Express every line of the records below as a JSON list of strings, one string per line, skipping blank lines and omitting the pictures.

> _Recorded data_
>>
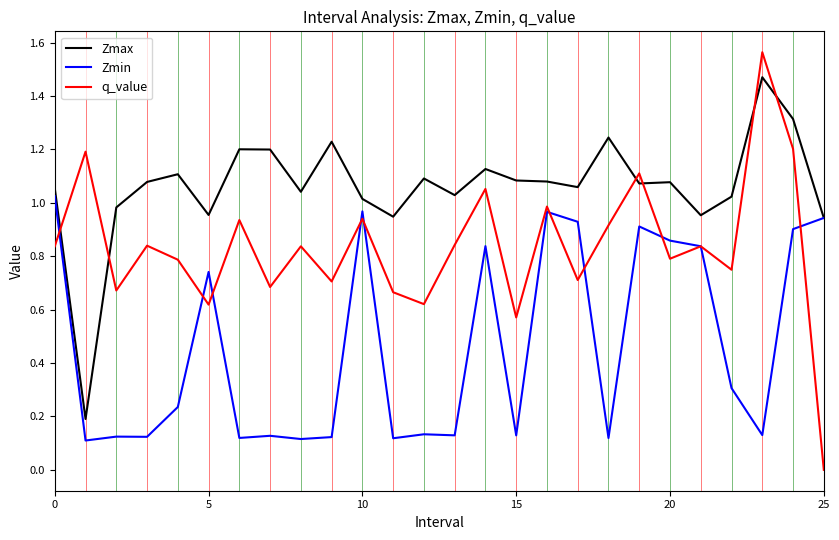

How many intersections are there between Zmax and q_value?

6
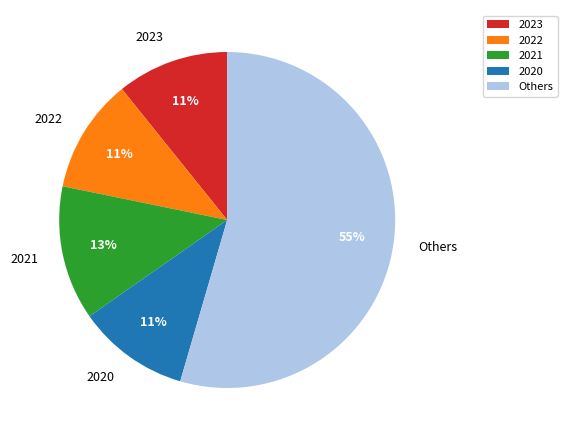

Which slice represents more than half of the pie?

Others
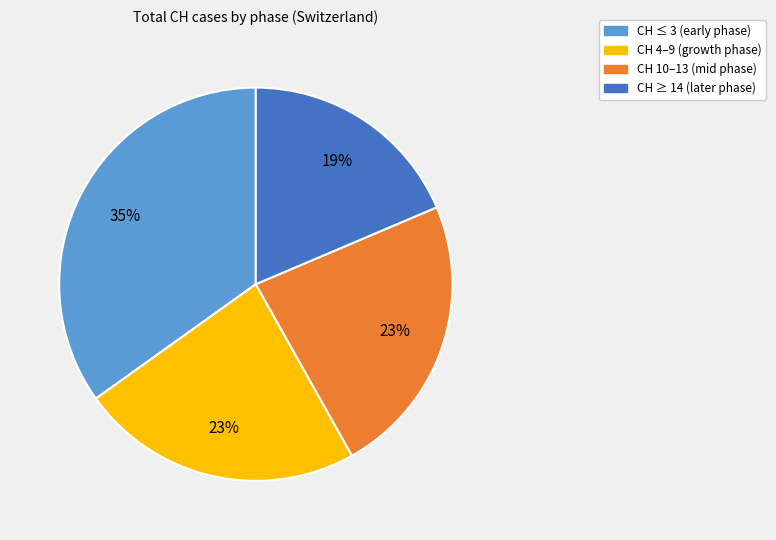

To the nearest percent, what is the difference between the largest and smallest slice percentages?

16%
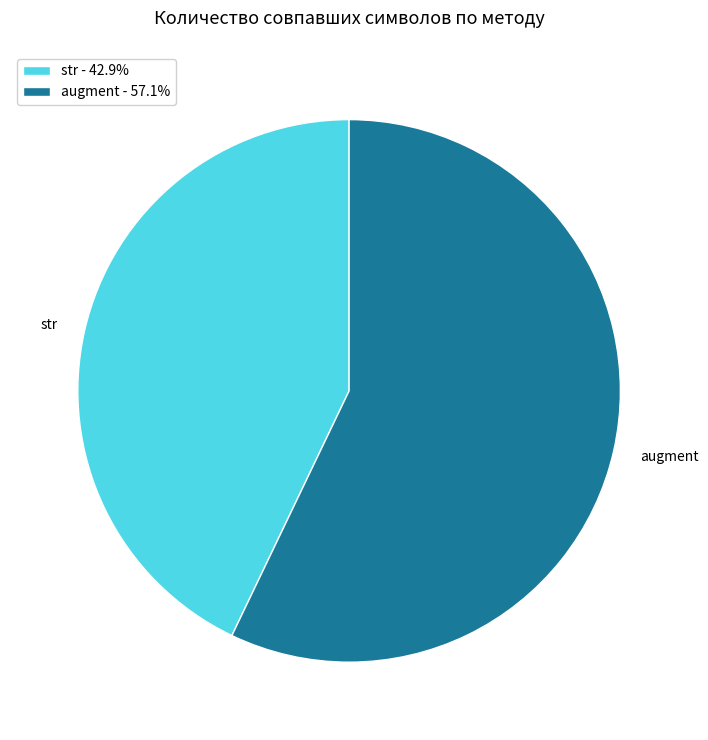

Between augment and str, which is larger?

augment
<<
> _Solved exercise_
[
  "How many intersections are there between Zmax and q_value?",
  "6",
  "Which slice represents more than half of the pie?",
  "Others",
  "To the nearest percent, what is the difference between the largest and smallest slice percentages?",
  "16%",
  "Between augment and str, which is larger?",
  "augment"
]